→ Assigned task: Skip the images and copy each record exactly as written.

### Data for analysis ###

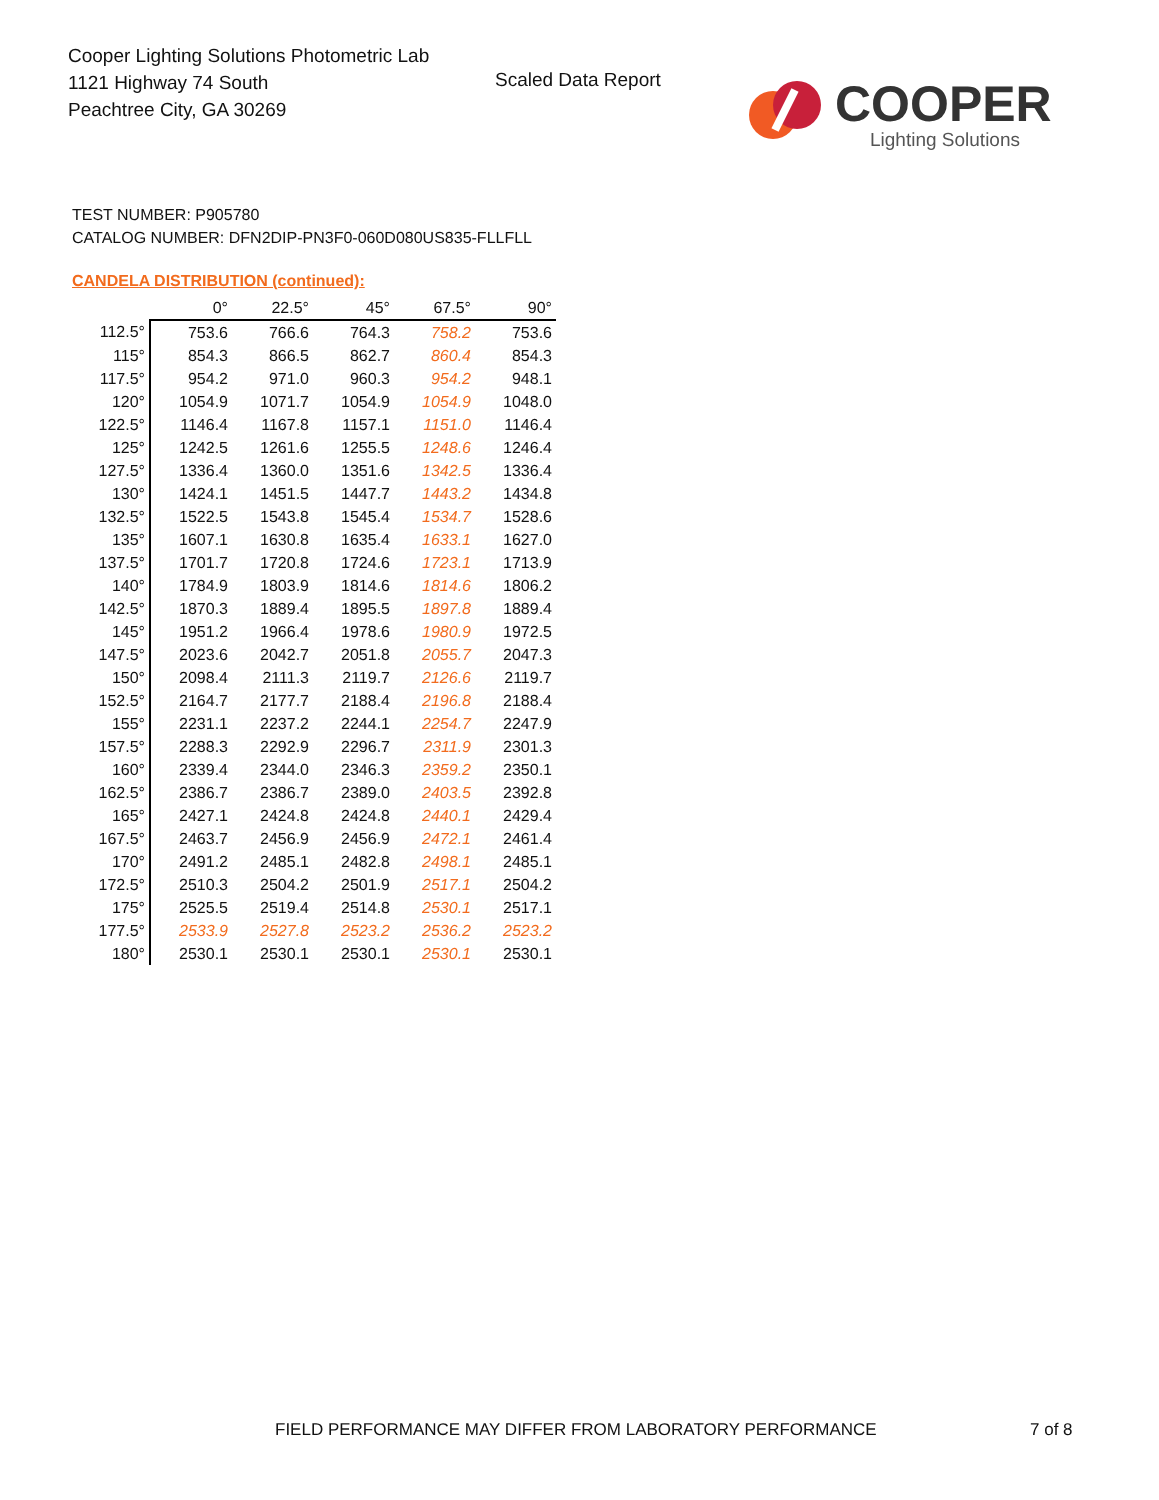Cooper Lighting Solutions Photometric Lab
1121 Highway 74 South
Peachtree City, GA 30269
Scaled Data Report
COOPER
Lighting Solutions
TEST NUMBER: P905780
CATALOG NUMBER: DFN2DIP-PN3F0-060D080US835-FLLFLL
CANDELA DISTRIBUTION (continued):
| | 0° | 22.5° | 45° | 67.5° | 90° |
| --- | --- | --- | --- | --- | --- |
| 112.5° | 753.6 | 766.6 | 764.3 | 758.2 | 753.6 |
| 115° | 854.3 | 866.5 | 862.7 | 860.4 | 854.3 |
| 117.5° | 954.2 | 971.0 | 960.3 | 954.2 | 948.1 |
| 120° | 1054.9 | 1071.7 | 1054.9 | 1054.9 | 1048.0 |
| 122.5° | 1146.4 | 1167.8 | 1157.1 | 1151.0 | 1146.4 |
| 125° | 1242.5 | 1261.6 | 1255.5 | 1248.6 | 1246.4 |
| 127.5° | 1336.4 | 1360.0 | 1351.6 | 1342.5 | 1336.4 |
| 130° | 1424.1 | 1451.5 | 1447.7 | 1443.2 | 1434.8 |
| 132.5° | 1522.5 | 1543.8 | 1545.4 | 1534.7 | 1528.6 |
| 135° | 1607.1 | 1630.8 | 1635.4 | 1633.1 | 1627.0 |
| 137.5° | 1701.7 | 1720.8 | 1724.6 | 1723.1 | 1713.9 |
| 140° | 1784.9 | 1803.9 | 1814.6 | 1814.6 | 1806.2 |
| 142.5° | 1870.3 | 1889.4 | 1895.5 | 1897.8 | 1889.4 |
| 145° | 1951.2 | 1966.4 | 1978.6 | 1980.9 | 1972.5 |
| 147.5° | 2023.6 | 2042.7 | 2051.8 | 2055.7 | 2047.3 |
| 150° | 2098.4 | 2111.3 | 2119.7 | 2126.6 | 2119.7 |
| 152.5° | 2164.7 | 2177.7 | 2188.4 | 2196.8 | 2188.4 |
| 155° | 2231.1 | 2237.2 | 2244.1 | 2254.7 | 2247.9 |
| 157.5° | 2288.3 | 2292.9 | 2296.7 | 2311.9 | 2301.3 |
| 160° | 2339.4 | 2344.0 | 2346.3 | 2359.2 | 2350.1 |
| 162.5° | 2386.7 | 2386.7 | 2389.0 | 2403.5 | 2392.8 |
| 165° | 2427.1 | 2424.8 | 2424.8 | 2440.1 | 2429.4 |
| 167.5° | 2463.7 | 2456.9 | 2456.9 | 2472.1 | 2461.4 |
| 170° | 2491.2 | 2485.1 | 2482.8 | 2498.1 | 2485.1 |
| 172.5° | 2510.3 | 2504.2 | 2501.9 | 2517.1 | 2504.2 |
| 175° | 2525.5 | 2519.4 | 2514.8 | 2530.1 | 2517.1 |
| 177.5° | 2533.9 | 2527.8 | 2523.2 | 2536.2 | 2523.2 |
| 180° | 2530.1 | 2530.1 | 2530.1 | 2530.1 | 2530.1 |
FIELD PERFORMANCE MAY DIFFER FROM LABORATORY PERFORMANCE
7 of 8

###

→ Output of the task:
Cooper Lighting Solutions Photometric Lab
1121 Highway 74 South
Peachtree City, GA 30269
Scaled Data Report
COOPER
Lighting Solutions
TEST NUMBER: P905780
CATALOG NUMBER: DFN2DIP-PN3F0-060D080US835-FLLFLL
CANDELA DISTRIBUTION (continued):
| | 0° | 22.5° | 45° | 67.5° | 90° |
| --- | --- | --- | --- | --- | --- |
| 112.5° | 753.6 | 766.6 | 764.3 | 758.2 | 753.6 |
| 115° | 854.3 | 866.5 | 862.7 | 860.4 | 854.3 |
| 117.5° | 954.2 | 971.0 | 960.3 | 954.2 | 948.1 |
| 120° | 1054.9 | 1071.7 | 1054.9 | 1054.9 | 1048.0 |
| 122.5° | 1146.4 | 1167.8 | 1157.1 | 1151.0 | 1146.4 |
| 125° | 1242.5 | 1261.6 | 1255.5 | 1248.6 | 1246.4 |
| 127.5° | 1336.4 | 1360.0 | 1351.6 | 1342.5 | 1336.4 |
| 130° | 1424.1 | 1451.5 | 1447.7 | 1443.2 | 1434.8 |
| 132.5° | 1522.5 | 1543.8 | 1545.4 | 1534.7 | 1528.6 |
| 135° | 1607.1 | 1630.8 | 1635.4 | 1633.1 | 1627.0 |
| 137.5° | 1701.7 | 1720.8 | 1724.6 | 1723.1 | 1713.9 |
| 140° | 1784.9 | 1803.9 | 1814.6 | 1814.6 | 1806.2 |
| 142.5° | 1870.3 | 1889.4 | 1895.5 | 1897.8 | 1889.4 |
| 145° | 1951.2 | 1966.4 | 1978.6 | 1980.9 | 1972.5 |
| 147.5° | 2023.6 | 2042.7 | 2051.8 | 2055.7 | 2047.3 |
| 150° | 2098.4 | 2111.3 | 2119.7 | 2126.6 | 2119.7 |
| 152.5° | 2164.7 | 2177.7 | 2188.4 | 2196.8 | 2188.4 |
| 155° | 2231.1 | 2237.2 | 2244.1 | 2254.7 | 2247.9 |
| 157.5° | 2288.3 | 2292.9 | 2296.7 | 2311.9 | 2301.3 |
| 160° | 2339.4 | 2344.0 | 2346.3 | 2359.2 | 2350.1 |
| 162.5° | 2386.7 | 2386.7 | 2389.0 | 2403.5 | 2392.8 |
| 165° | 2427.1 | 2424.8 | 2424.8 | 2440.1 | 2429.4 |
| 167.5° | 2463.7 | 2456.9 | 2456.9 | 2472.1 | 2461.4 |
| 170° | 2491.2 | 2485.1 | 2482.8 | 2498.1 | 2485.1 |
| 172.5° | 2510.3 | 2504.2 | 2501.9 | 2517.1 | 2504.2 |
| 175° | 2525.5 | 2519.4 | 2514.8 | 2530.1 | 2517.1 |
| 177.5° | 2533.9 | 2527.8 | 2523.2 | 2536.2 | 2523.2 |
| 180° | 2530.1 | 2530.1 | 2530.1 | 2530.1 | 2530.1 |
FIELD PERFORMANCE MAY DIFFER FROM LABORATORY PERFORMANCE
7 of 8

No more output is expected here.